A HAMPSHIRE MEP has taken part in a major European debate on the treatment available to sufferers of multiple sclerosis.
Roy Perry attended the event in Strasbourg after The Petitions Committee of the Parliament, of which Mr Perry is vice-president, decided to submit a petition from MS sufferer Louise McVay, from Sutton Bonington, near Loughborough, on the issue to the European Parliament for a full debate.
It was chosen as the last debate for the year as a way of winding up 2003 as The Year for People with Disabilities.
There are currently 400,000 people in Europe with multiple sclerosis, including 85,000 in the UK.

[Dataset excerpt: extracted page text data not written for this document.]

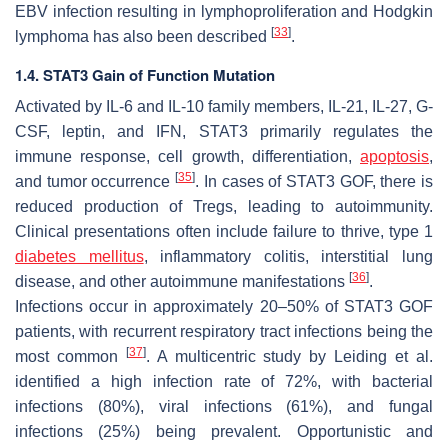
EBV infection resulting in lymphoproliferation and Hodgkin
[
33
]
lymphoma has also been described
.
1.4. STAT3 Gain of Function Mutation
Activated by IL-6 and IL-10 family members, IL-21, IL-27, G-
CSF, leptin, and IFN, STAT3 primarily regulates the
immune response, cell growth, differentiation,
apoptosis
,
[
35
]
and tumor occurrence
. In cases of STAT3 GOF, there is
reduced production of Tregs, leading to autoimmunity.
Clinical presentations often include failure to thrive, type 1
diabetes mellitus
, inflammatory colitis, interstitial lung
[
36
]
disease, and other autoimmune manifestations
.
Infections occur in approximately 20–50% of STAT3 GOF
patients, with recurrent respiratory tract infections being the
[
37
]
most common
. A multicentric study by Leiding et al.
identified a high infection rate of 72%, with bacterial
infections (80%), viral infections (61%), and fungal
infections (25%) being prevalent. Opportunistic and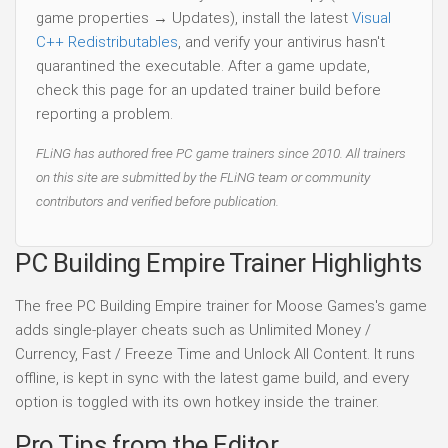
game properties → Updates), install the latest
Visual
C++ Redistributables
, and verify your antivirus hasn't
quarantined the executable. After a game update,
check this page for an updated trainer build before
reporting a problem.
FLiNG has authored free PC game trainers since 2010. All trainers
on this site are submitted by the FLiNG team or community
contributors and verified before publication.
PC Building Empire Trainer Highlights
The free PC Building Empire trainer for Moose Games's game
adds single-player cheats such as Unlimited Money /
Currency, Fast / Freeze Time and Unlock All Content. It runs
offline, is kept in sync with the latest game build, and every
option is toggled with its own hotkey inside the trainer.
Pro Tips from the Editor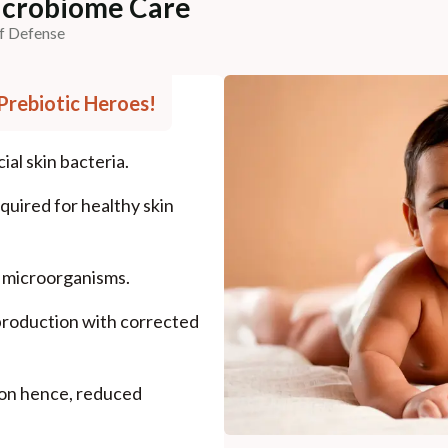
Microbiome Care
of Defense
- Prebiotic Heroes!
al skin bacteria.
quired for healthy skin
l microorganisms.
production with corrected
.
ion hence, reduced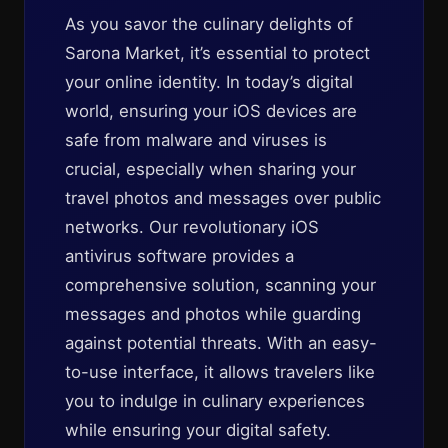
As you savor the culinary delights of
Sarona Market, it’s essential to protect
your online identity. In today’s digital
world, ensuring your iOS devices are
safe from malware and viruses is
crucial, especially when sharing your
travel photos and messages over public
networks. Our revolutionary iOS
antivirus software provides a
comprehensive solution, scanning your
messages and photos while guarding
against potential threats. With an easy-
to-use interface, it allows travelers like
you to indulge in culinary experiences
while ensuring your digital safety.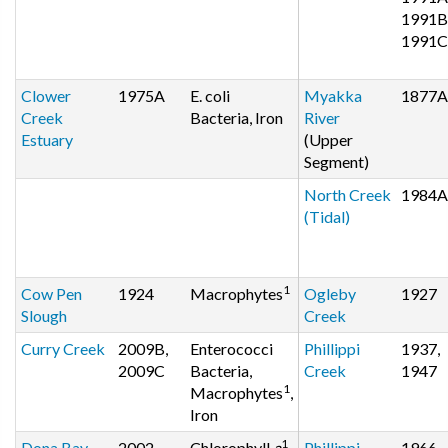
1991B
1991C
Clower
1975A
E. coli
Myakka
1877A
Creek
Bacteria, Iron
River
Estuary
(Upper
Segment)
North Creek
1984A
(Tidal)
1
Cow Pen
1924
Macrophytes
Ogleby
1927
Slough
Creek
Curry Creek
2009B,
Enterococci
Phillippi
1937,
2009C
Bacteria,
Creek
1947
1
Macrophytes
,
Iron
1
Dona Bay
2002
Chlorophyll
a
,
Phillippi
1966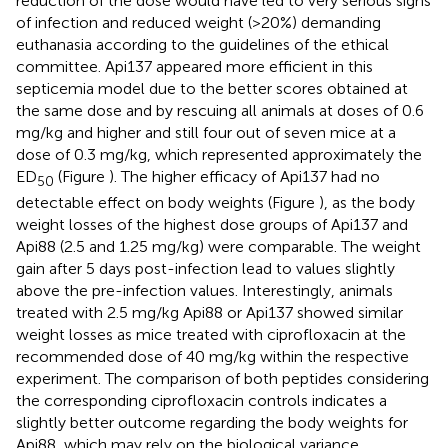
reduction of the dose would have led to very serious signs
of infection and reduced weight (>20%) demanding
euthanasia according to the guidelines of the ethical
committee. Api137 appeared more efficient in this
septicemia model due to the better scores obtained at
the same dose and by rescuing all animals at doses of 0.6
mg/kg and higher and still four out of seven mice at a
dose of 0.3 mg/kg, which represented approximately the
ED
(Figure
). The higher efficacy of Api137 had no
50
detectable effect on body weights (Figure
), as the body
weight losses of the highest dose groups of Api137 and
Api88 (2.5 and 1.25 mg/kg) were comparable. The weight
gain after 5 days post-infection lead to values slightly
above the pre-infection values. Interestingly, animals
treated with 2.5 mg/kg Api88 or Api137 showed similar
weight losses as mice treated with ciprofloxacin at the
recommended dose of 40 mg/kg within the respective
experiment. The comparison of both peptides considering
the corresponding ciprofloxacin controls indicates a
slightly better outcome regarding the body weights for
Api88, which may rely on the biological variance.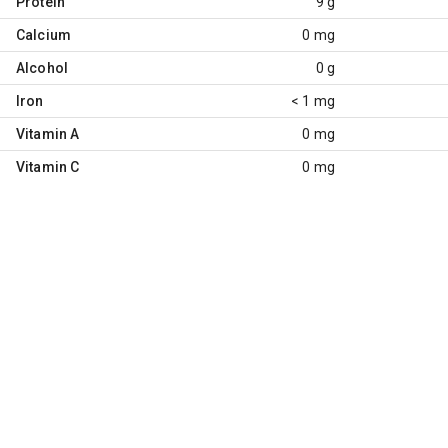
Protein
9 g
Calcium
0 mg
Alcohol
0 g
Iron
< 1 mg
Vitamin A
0 mg
Vitamin C
0 mg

During the debate Mr Perry spoke about his twin brother who had been diagnosed with a similar condition to multiple sclerosis, ataxia nervosa, in the early 1990s which confined him to a wheelchair before he died two years later.
He paid tribute to his brother's em-ployers Shell UK who had created the opportunity for his brother to continue in employment despite his disabilities.
Mr Perry said: "All that disabled people ask for is the right to be treated as a real person."
He added there was a real lack of treatment and research into the condition.
He said: "Further research is needed and we must be prepared to encourage and support that research.
"If there is therapy that helps, for example beta interferons, then it must be made available to all sufferers.
"We must learn from each other and we must learn to help Louise and the hundreds of thousands like her."